DESCRIPTION OF THE TASK: Transcribe each of the records below exactly, excluding all pictures.
MATERIAL FOR THIS TASK section start
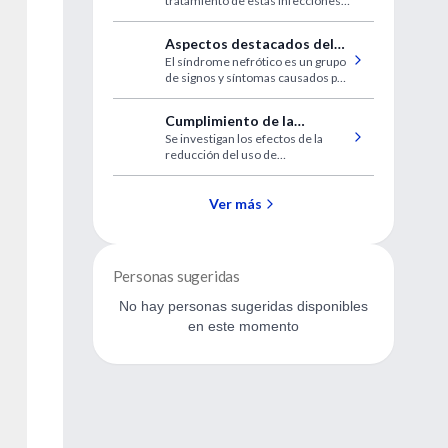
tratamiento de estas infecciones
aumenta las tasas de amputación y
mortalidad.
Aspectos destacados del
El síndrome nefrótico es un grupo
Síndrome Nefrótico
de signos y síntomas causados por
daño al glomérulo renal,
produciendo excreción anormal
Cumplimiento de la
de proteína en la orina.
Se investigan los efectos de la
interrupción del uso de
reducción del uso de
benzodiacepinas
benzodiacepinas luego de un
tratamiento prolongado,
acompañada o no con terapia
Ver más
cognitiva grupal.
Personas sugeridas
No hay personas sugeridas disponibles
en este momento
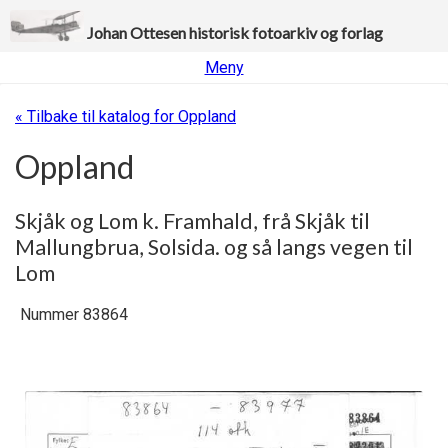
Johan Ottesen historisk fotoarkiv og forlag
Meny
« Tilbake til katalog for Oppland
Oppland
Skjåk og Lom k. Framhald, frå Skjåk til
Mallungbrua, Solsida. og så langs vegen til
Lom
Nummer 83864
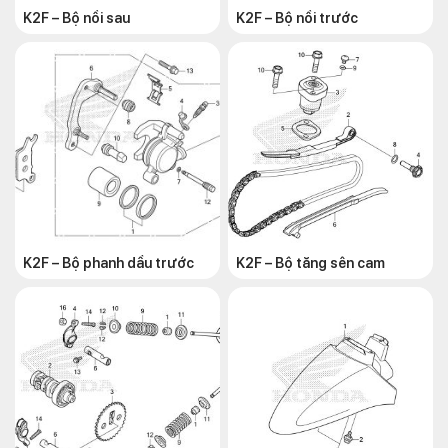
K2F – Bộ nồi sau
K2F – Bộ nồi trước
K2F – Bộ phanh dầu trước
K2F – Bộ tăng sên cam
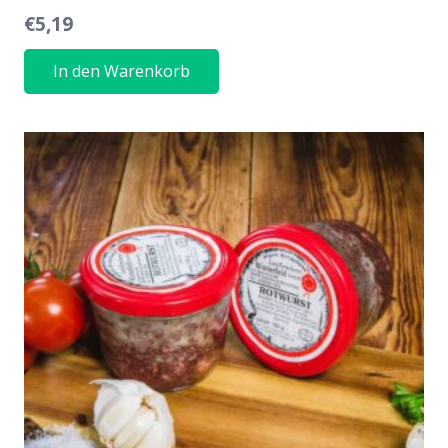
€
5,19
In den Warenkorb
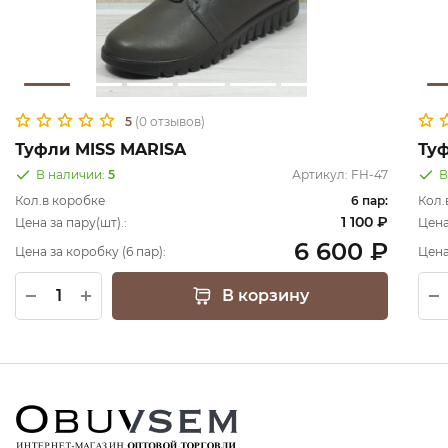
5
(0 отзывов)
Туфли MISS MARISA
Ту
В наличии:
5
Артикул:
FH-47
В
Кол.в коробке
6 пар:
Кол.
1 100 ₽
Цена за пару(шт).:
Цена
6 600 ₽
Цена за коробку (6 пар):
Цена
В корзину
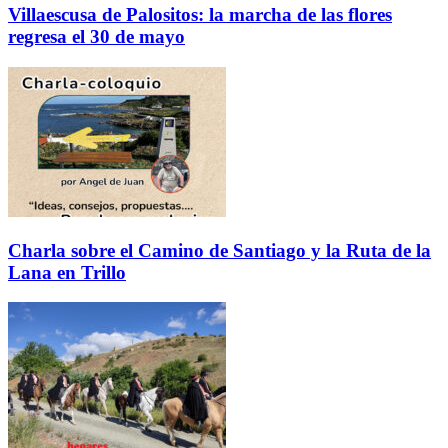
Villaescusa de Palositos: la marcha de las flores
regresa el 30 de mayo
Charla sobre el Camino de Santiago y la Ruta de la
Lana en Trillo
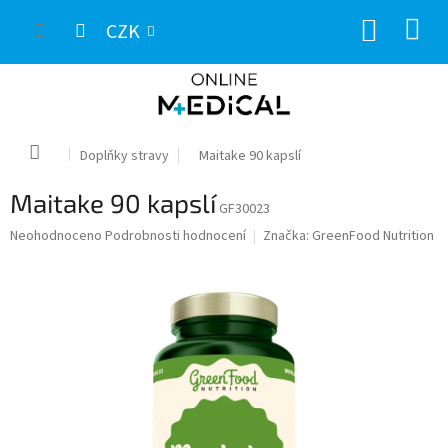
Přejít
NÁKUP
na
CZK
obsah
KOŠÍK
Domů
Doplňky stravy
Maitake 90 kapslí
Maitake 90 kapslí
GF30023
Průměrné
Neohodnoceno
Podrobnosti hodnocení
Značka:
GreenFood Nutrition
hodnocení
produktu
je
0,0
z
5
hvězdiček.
MATERIAL FOR THIS TASK section end
TASK ANSWER:
tratamiento de estas infecciones
aumenta las tasas de amputación y
mortalidad.
Aspectos destacados del
El síndrome nefrótico es un grupo
Síndrome Nefrótico
de signos y síntomas causados por
daño al glomérulo renal,
produciendo excreción anormal
Cumplimiento de la
de proteína en la orina.
Se investigan los efectos de la
interrupción del uso de
reducción del uso de
benzodiacepinas
benzodiacepinas luego de un
tratamiento prolongado,
acompañada o no con terapia
Ver más
cognitiva grupal.
Personas sugeridas
No hay personas sugeridas disponibles
en este momento
Johan Ottesen historisk fotoarkiv og forlag
Meny
« Tilbake til katalog for Oppland
Oppland
Skjåk og Lom k. Framhald, frå Skjåk til
Mallungbrua, Solsida. og så langs vegen til
Lom
Nummer 83864
K2F – Bộ nồi sau
K2F – Bộ nồi trước
K2F – Bộ phanh dầu trước
K2F – Bộ tăng sên cam
€
5,19
In den Warenkorb
5
(0 отзывов)
Туфли MISS MARISA
Ту
В наличии:
5
Артикул:
FH-47
В
Кол.в коробке
6 пар:
Кол.
1 100 ₽
Цена за пару(шт).:
Цена
6 600 ₽
Цена за коробку (6 пар):
Цена
В корзину
Villaescusa de Palositos: la marcha de las flores
regresa el 30 de mayo
Charla sobre el Camino de Santiago y la Ruta de la
Lana en Trillo
Přejít
NÁKUP
na
CZK
obsah
KOŠÍK
Domů
Doplňky stravy
Maitake 90 kapslí
Maitake 90 kapslí
GF30023
Průměrné
Neohodnoceno
Podrobnosti hodnocení
Značka:
GreenFood Nutrition
hodnocení
produktu
je
0,0
z
5
hvězdiček.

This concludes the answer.